Among the many revelations to come out of Fiat-Chrysler’s new five-year plan was the merger of the Dodge and SRT brands, leaving Dodge as Chrysler’s performance outlet.
However, that leaves a couple of loose ends. Namely, the two SRT models that don’t wear Dodge badges.
Why the Jeep and not the Chrysler?
Weirdly, the Grand Cherokee SRT is the brand’s best-selling model, so it makes sense to keep it for the time being. Buyers apparently love their high-performance SUVs.
SRT, which stands for Street and Racing Technology, is essentially Chrysler’s version of Mercedes-Benz AMG, an in-house tuner that makes hot rod versions of the company’s products.

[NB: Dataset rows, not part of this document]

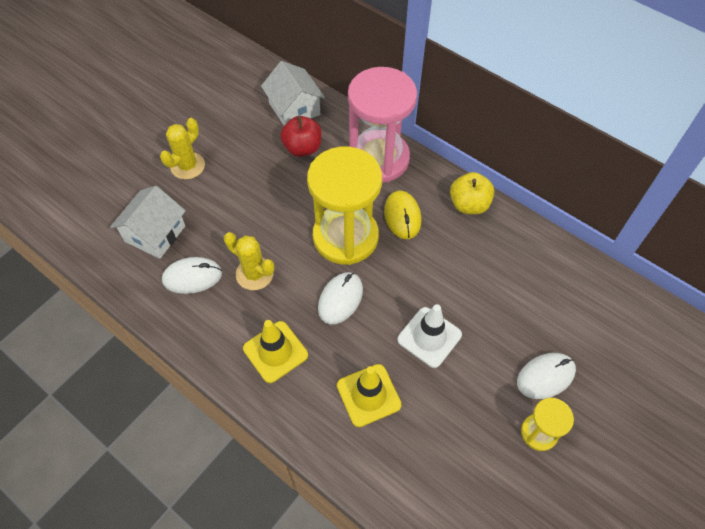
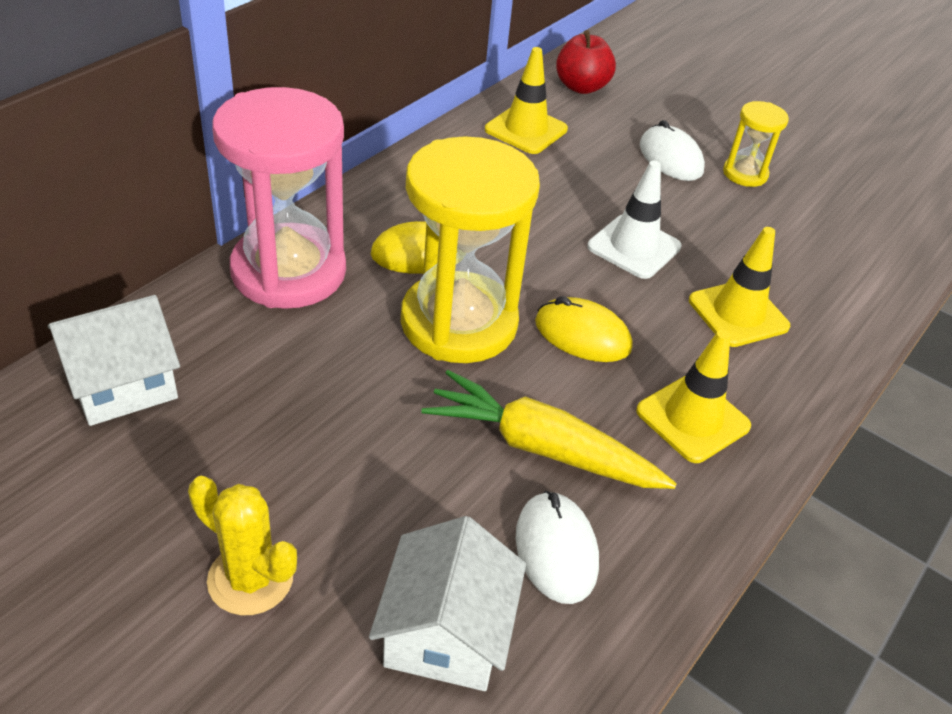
camera: 95 degrees left, 15 degrees down
white house [110,186,186,259] -> white house turned 75 degrees clockwise [369,516,526,691]
yellow cactus [224,232,274,290] -> yellow carrot [421,370,677,489]
red apple [280,116,322,157] -> red apple moved to [556,30,616,94]
white mouse [318,272,363,324] -> yellow mouse [535,296,632,362]
yellow apple [450,172,494,215] -> none
none -> yellow traffic cone [485,47,568,154]

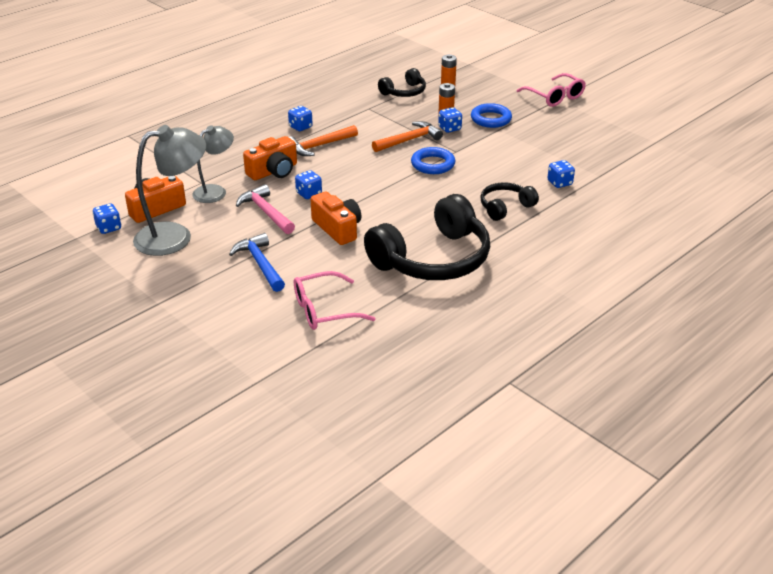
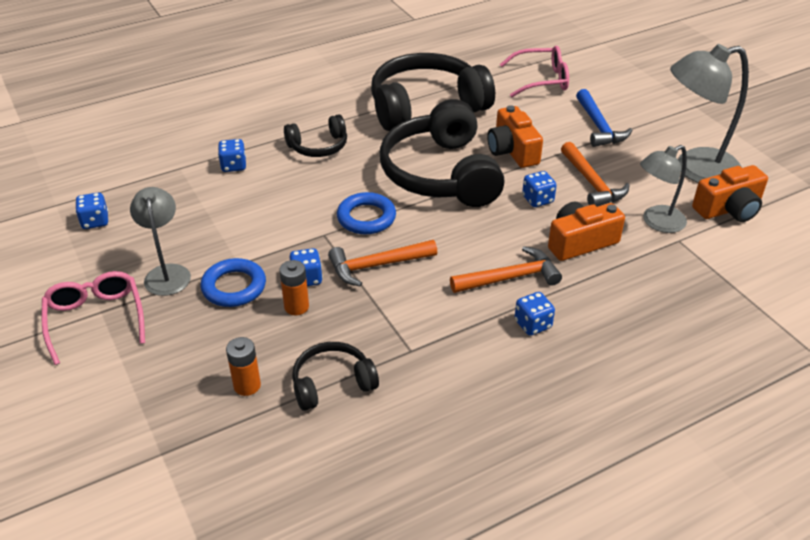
camera: 165 degrees left, 5 degrees up
blue dice [93,203,121,234] -> blue dice moved to [75,193,108,229]
pink hammer [236,184,295,234] -> orange hammer [561,142,630,207]
none -> grey lamp [130,187,191,296]
none -> black headphones [380,99,504,207]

More recently, Chrysler attempted to grow SRT into a standalone brand, even re-badging the Dodge Viper as an SRT.
Now that Dodge is taking over the performance role – and Chrysler and Jeep are taking on its old role as a mainstream brand – it really doesn’t make sense to continue building SRT vehicles for other brands.
Fans of the 300 SRT can always look to the Dodge Charger, which is essentially a less-luxurious version of Chrysler’s big sedan. Both cars ride on the same updated LX platform, which can be traced back to an older Mercedes design, and feature the same glorious HEMI V8 engines.
A new Charger SRT is expected after the refreshed 2015 Charger base model hits showrooms later this year.